• _Required action_
The answer is the data repeated in full, with no pictures included.

• _Dataset section_
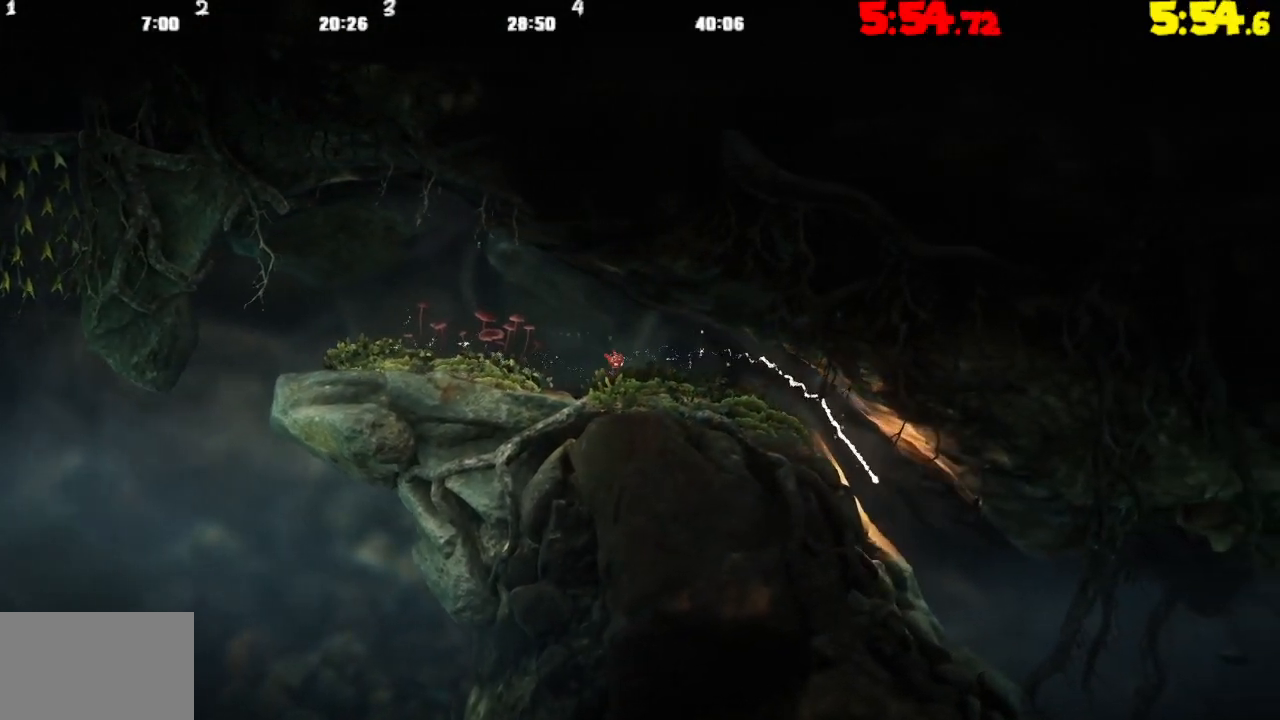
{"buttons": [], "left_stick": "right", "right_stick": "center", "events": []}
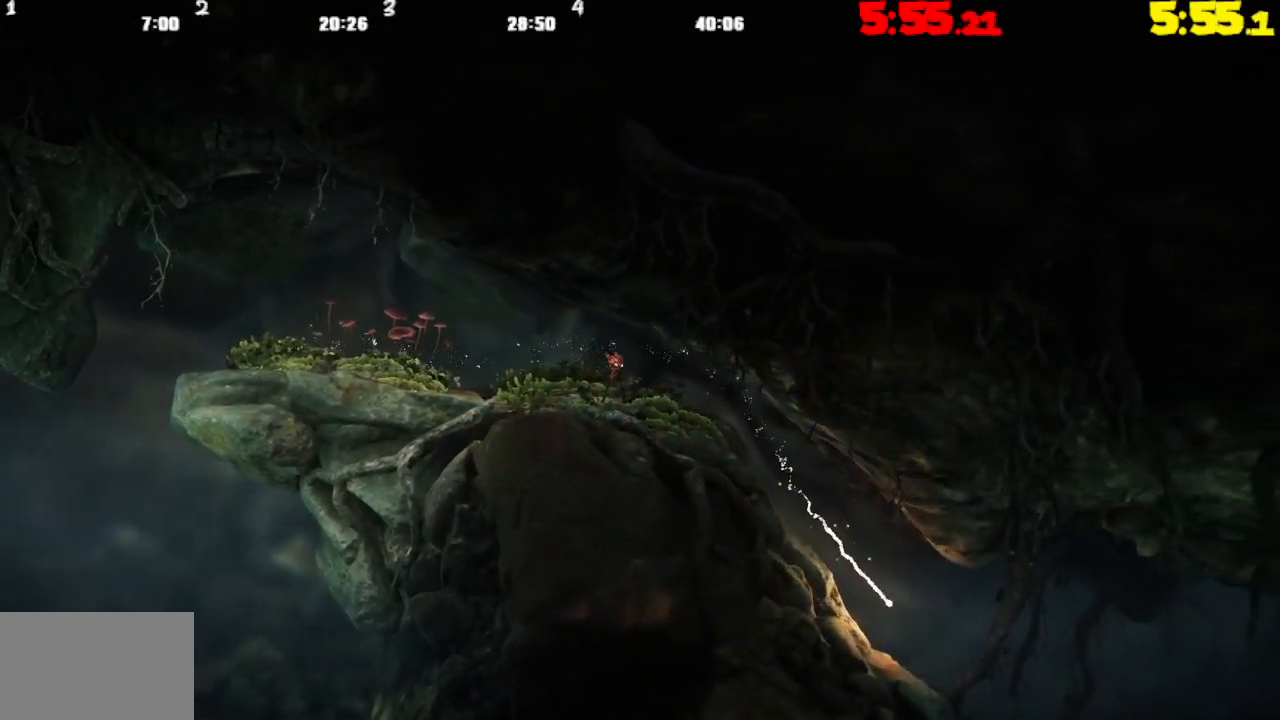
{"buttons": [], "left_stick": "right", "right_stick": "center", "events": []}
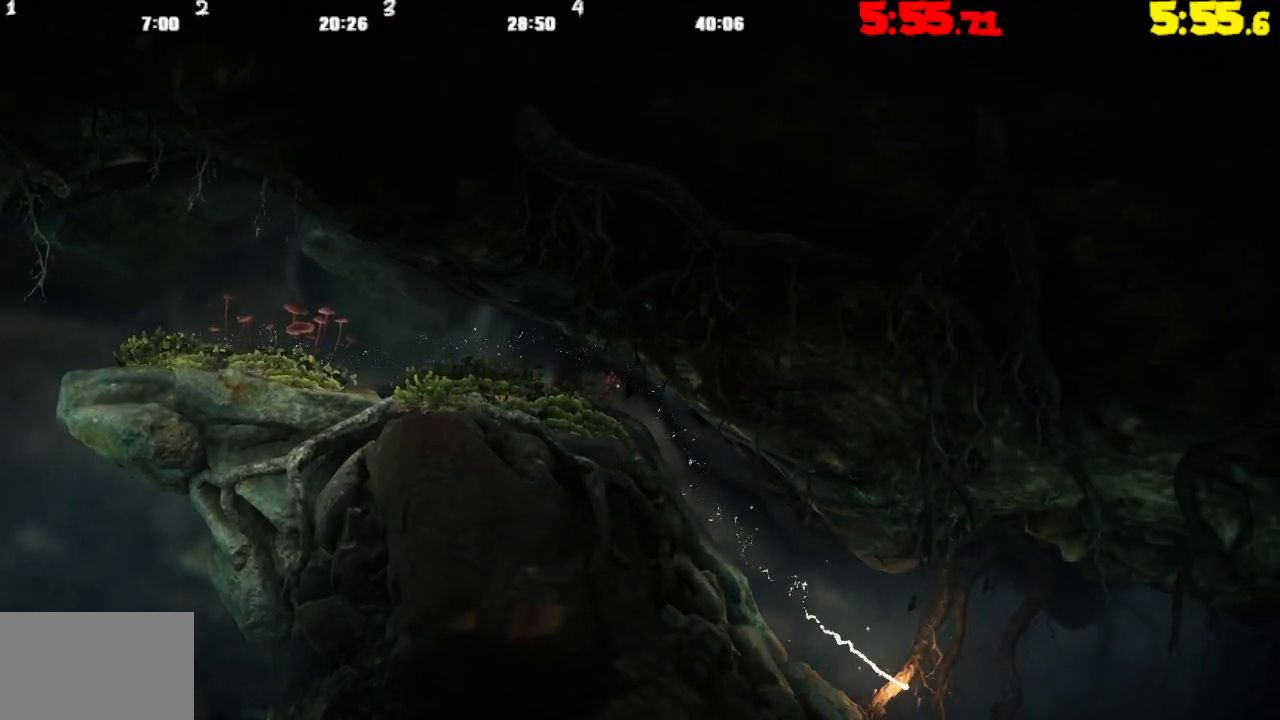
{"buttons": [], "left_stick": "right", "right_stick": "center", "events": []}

• _Response area_
{"buttons": [], "left_stick": "right", "right_stick": "center", "events": []}
{"buttons": [], "left_stick": "right", "right_stick": "center", "events": []}
{"buttons": [], "left_stick": "right", "right_stick": "center", "events": []}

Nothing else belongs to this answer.